Exercise goal:
Using the data that follows, return exactly the lines from the one that contains "ère génération." through the one that contains "Omlouváme se, Clubcard", ends included.

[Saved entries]
"""

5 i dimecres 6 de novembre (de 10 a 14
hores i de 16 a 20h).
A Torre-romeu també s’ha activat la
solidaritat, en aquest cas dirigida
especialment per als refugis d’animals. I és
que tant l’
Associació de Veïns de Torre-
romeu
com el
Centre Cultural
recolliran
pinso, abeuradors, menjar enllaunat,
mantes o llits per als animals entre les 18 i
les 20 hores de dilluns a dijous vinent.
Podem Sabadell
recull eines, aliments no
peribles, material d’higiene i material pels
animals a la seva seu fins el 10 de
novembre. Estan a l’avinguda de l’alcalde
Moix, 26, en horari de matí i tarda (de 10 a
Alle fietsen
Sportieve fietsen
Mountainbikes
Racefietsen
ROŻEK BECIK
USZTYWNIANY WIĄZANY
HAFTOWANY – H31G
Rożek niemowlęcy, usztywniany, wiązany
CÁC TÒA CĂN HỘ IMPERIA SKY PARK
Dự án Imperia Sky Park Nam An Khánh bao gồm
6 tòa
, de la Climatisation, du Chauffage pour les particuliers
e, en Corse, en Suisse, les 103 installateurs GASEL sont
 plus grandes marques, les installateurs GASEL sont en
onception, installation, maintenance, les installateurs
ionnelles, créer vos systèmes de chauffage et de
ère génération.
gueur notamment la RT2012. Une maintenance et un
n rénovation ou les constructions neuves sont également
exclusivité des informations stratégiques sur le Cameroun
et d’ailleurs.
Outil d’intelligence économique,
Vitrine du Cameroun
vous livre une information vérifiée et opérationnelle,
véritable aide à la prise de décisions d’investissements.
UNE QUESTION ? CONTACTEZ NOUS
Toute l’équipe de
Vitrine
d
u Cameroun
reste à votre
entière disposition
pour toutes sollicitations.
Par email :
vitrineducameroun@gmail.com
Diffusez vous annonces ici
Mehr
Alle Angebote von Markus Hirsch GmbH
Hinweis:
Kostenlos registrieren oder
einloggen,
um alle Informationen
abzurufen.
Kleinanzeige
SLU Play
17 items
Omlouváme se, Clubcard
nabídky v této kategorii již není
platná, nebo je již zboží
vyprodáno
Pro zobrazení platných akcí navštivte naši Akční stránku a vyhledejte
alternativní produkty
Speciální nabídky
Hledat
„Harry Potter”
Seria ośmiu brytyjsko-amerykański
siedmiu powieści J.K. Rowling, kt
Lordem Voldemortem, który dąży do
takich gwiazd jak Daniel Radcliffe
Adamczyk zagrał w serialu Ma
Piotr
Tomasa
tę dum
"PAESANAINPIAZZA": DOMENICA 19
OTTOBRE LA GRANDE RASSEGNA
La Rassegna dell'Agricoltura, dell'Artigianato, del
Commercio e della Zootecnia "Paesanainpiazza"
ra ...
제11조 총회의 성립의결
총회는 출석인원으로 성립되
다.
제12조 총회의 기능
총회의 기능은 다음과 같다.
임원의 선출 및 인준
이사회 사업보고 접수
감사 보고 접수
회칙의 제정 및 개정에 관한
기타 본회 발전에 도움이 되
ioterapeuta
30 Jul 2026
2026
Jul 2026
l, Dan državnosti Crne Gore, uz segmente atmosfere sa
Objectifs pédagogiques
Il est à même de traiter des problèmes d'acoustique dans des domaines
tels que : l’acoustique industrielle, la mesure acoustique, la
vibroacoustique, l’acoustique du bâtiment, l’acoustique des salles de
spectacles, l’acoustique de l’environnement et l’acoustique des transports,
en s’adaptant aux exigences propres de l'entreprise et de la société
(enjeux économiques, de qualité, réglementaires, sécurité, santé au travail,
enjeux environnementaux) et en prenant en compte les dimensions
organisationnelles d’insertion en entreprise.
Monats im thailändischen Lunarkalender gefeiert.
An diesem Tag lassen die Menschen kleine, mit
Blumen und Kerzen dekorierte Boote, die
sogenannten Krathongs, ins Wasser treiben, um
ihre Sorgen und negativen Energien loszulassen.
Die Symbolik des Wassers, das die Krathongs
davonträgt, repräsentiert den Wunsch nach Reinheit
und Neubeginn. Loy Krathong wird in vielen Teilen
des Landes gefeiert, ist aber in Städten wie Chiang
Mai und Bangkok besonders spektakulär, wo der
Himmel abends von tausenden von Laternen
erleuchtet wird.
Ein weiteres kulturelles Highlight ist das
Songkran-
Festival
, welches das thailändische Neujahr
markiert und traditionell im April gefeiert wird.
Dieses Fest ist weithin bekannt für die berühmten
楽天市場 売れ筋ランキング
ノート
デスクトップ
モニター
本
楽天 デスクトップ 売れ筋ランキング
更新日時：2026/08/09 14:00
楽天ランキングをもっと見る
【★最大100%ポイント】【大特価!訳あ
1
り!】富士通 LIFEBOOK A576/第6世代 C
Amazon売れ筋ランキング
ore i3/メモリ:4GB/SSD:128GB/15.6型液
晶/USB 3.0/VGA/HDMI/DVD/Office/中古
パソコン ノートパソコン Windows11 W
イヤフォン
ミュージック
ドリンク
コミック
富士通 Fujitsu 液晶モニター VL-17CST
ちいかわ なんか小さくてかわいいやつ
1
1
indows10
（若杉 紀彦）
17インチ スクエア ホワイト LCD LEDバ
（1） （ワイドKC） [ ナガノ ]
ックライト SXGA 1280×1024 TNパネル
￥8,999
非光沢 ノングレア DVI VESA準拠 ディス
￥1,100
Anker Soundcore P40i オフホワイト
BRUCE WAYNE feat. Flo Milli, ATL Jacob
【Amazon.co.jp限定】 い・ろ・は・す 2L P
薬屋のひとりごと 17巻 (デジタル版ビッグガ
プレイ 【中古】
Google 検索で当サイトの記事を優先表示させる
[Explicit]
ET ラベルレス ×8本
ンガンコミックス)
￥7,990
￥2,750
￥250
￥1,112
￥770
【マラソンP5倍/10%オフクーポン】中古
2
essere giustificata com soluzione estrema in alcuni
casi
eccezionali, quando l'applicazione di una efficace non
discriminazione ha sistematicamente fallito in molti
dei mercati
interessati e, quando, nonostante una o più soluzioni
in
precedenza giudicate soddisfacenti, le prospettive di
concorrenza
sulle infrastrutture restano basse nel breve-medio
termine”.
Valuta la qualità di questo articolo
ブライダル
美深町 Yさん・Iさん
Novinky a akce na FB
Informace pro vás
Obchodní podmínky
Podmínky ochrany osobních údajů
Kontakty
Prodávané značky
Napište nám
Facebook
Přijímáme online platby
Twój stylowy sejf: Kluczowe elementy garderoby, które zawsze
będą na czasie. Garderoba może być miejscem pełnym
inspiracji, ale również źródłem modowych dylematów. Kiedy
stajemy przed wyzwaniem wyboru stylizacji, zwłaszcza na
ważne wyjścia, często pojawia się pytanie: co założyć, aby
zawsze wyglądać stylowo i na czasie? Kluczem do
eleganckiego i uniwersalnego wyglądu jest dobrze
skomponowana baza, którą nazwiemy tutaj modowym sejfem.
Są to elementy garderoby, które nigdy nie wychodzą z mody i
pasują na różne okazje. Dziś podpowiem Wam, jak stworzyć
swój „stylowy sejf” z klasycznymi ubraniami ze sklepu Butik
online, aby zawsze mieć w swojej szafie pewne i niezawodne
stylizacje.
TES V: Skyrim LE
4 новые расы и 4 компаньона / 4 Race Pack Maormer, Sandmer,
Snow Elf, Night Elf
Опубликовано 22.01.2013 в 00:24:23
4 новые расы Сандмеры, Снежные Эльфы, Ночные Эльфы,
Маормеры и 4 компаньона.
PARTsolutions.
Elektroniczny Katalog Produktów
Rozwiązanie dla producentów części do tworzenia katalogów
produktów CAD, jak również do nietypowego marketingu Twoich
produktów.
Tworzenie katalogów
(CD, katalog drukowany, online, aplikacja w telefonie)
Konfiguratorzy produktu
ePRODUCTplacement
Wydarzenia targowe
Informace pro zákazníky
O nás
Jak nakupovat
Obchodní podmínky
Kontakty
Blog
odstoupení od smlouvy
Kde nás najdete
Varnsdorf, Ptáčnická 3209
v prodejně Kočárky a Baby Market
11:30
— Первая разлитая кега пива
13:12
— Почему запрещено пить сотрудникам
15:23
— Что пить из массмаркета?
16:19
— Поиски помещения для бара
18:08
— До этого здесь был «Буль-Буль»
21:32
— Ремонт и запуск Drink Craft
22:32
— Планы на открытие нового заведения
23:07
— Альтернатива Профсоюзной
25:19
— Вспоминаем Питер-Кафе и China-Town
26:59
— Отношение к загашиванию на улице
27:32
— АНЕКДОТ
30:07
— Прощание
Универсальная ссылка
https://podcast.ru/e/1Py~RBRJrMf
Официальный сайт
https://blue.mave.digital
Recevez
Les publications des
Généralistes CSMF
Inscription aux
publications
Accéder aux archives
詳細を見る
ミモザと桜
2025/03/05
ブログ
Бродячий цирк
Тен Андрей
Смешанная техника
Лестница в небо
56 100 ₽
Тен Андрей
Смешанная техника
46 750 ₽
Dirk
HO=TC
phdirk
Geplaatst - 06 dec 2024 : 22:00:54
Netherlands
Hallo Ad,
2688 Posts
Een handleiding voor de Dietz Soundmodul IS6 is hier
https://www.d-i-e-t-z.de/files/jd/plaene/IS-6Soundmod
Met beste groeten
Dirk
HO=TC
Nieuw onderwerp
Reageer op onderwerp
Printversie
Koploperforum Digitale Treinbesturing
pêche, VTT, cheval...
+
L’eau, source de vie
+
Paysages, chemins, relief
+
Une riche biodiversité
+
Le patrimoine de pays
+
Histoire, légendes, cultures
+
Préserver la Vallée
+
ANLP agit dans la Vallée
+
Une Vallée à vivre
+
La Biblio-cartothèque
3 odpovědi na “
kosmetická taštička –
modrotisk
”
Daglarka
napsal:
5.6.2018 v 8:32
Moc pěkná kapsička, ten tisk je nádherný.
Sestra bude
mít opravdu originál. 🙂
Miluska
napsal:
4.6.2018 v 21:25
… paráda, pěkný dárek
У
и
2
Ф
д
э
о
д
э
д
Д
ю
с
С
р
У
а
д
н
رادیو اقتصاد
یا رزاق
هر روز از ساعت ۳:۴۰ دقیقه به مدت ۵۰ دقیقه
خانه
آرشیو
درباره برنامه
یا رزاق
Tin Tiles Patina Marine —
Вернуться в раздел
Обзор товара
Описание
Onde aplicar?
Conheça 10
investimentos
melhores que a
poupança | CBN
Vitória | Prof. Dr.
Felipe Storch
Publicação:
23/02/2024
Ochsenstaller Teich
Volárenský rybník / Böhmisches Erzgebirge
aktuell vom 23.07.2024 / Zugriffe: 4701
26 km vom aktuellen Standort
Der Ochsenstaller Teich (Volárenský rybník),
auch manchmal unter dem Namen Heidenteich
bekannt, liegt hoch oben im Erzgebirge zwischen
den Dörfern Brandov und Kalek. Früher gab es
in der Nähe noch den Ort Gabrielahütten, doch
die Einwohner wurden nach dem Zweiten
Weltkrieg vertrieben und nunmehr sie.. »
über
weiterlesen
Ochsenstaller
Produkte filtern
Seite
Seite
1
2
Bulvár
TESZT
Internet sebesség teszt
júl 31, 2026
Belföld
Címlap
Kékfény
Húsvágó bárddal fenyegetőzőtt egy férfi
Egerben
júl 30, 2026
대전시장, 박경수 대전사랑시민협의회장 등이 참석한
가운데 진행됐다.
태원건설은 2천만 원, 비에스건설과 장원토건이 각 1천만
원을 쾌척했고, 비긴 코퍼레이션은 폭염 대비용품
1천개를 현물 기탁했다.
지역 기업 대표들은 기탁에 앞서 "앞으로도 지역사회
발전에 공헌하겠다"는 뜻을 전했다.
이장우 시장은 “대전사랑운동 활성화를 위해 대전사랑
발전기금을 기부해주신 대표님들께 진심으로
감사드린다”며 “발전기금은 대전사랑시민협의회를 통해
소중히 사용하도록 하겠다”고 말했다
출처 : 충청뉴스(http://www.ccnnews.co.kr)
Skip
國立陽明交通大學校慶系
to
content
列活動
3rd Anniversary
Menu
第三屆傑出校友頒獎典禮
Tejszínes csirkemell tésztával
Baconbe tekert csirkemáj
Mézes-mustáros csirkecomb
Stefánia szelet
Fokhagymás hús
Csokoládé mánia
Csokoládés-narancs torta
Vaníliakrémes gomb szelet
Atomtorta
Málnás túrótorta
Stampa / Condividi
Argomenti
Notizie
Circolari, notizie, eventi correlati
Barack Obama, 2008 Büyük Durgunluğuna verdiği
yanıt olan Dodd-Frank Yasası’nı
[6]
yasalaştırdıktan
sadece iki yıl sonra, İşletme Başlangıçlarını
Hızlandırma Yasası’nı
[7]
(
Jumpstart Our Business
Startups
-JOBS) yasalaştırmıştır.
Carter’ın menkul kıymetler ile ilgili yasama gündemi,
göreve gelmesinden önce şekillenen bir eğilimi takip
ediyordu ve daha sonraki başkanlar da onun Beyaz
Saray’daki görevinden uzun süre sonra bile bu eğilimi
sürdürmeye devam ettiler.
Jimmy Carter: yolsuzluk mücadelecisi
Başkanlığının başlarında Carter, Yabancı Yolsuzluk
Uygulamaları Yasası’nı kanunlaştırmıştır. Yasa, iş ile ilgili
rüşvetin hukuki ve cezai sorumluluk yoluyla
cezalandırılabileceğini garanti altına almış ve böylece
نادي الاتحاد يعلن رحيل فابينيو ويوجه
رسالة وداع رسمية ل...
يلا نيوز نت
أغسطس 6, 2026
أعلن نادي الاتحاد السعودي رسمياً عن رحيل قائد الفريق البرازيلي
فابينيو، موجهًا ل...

"""

Finished exercise:
ère génération.
gueur notamment la RT2012. Une maintenance et un
n rénovation ou les constructions neuves sont également
exclusivité des informations stratégiques sur le Cameroun
et d’ailleurs.
Outil d’intelligence économique,
Vitrine du Cameroun
vous livre une information vérifiée et opérationnelle,
véritable aide à la prise de décisions d’investissements.
UNE QUESTION ? CONTACTEZ NOUS
Toute l’équipe de
Vitrine
d
u Cameroun
reste à votre
entière disposition
pour toutes sollicitations.
Par email :
vitrineducameroun@gmail.com
Diffusez vous annonces ici
Mehr
Alle Angebote von Markus Hirsch GmbH
Hinweis:
Kostenlos registrieren oder
einloggen,
um alle Informationen
abzurufen.
Kleinanzeige
SLU Play
17 items
Omlouváme se, Clubcard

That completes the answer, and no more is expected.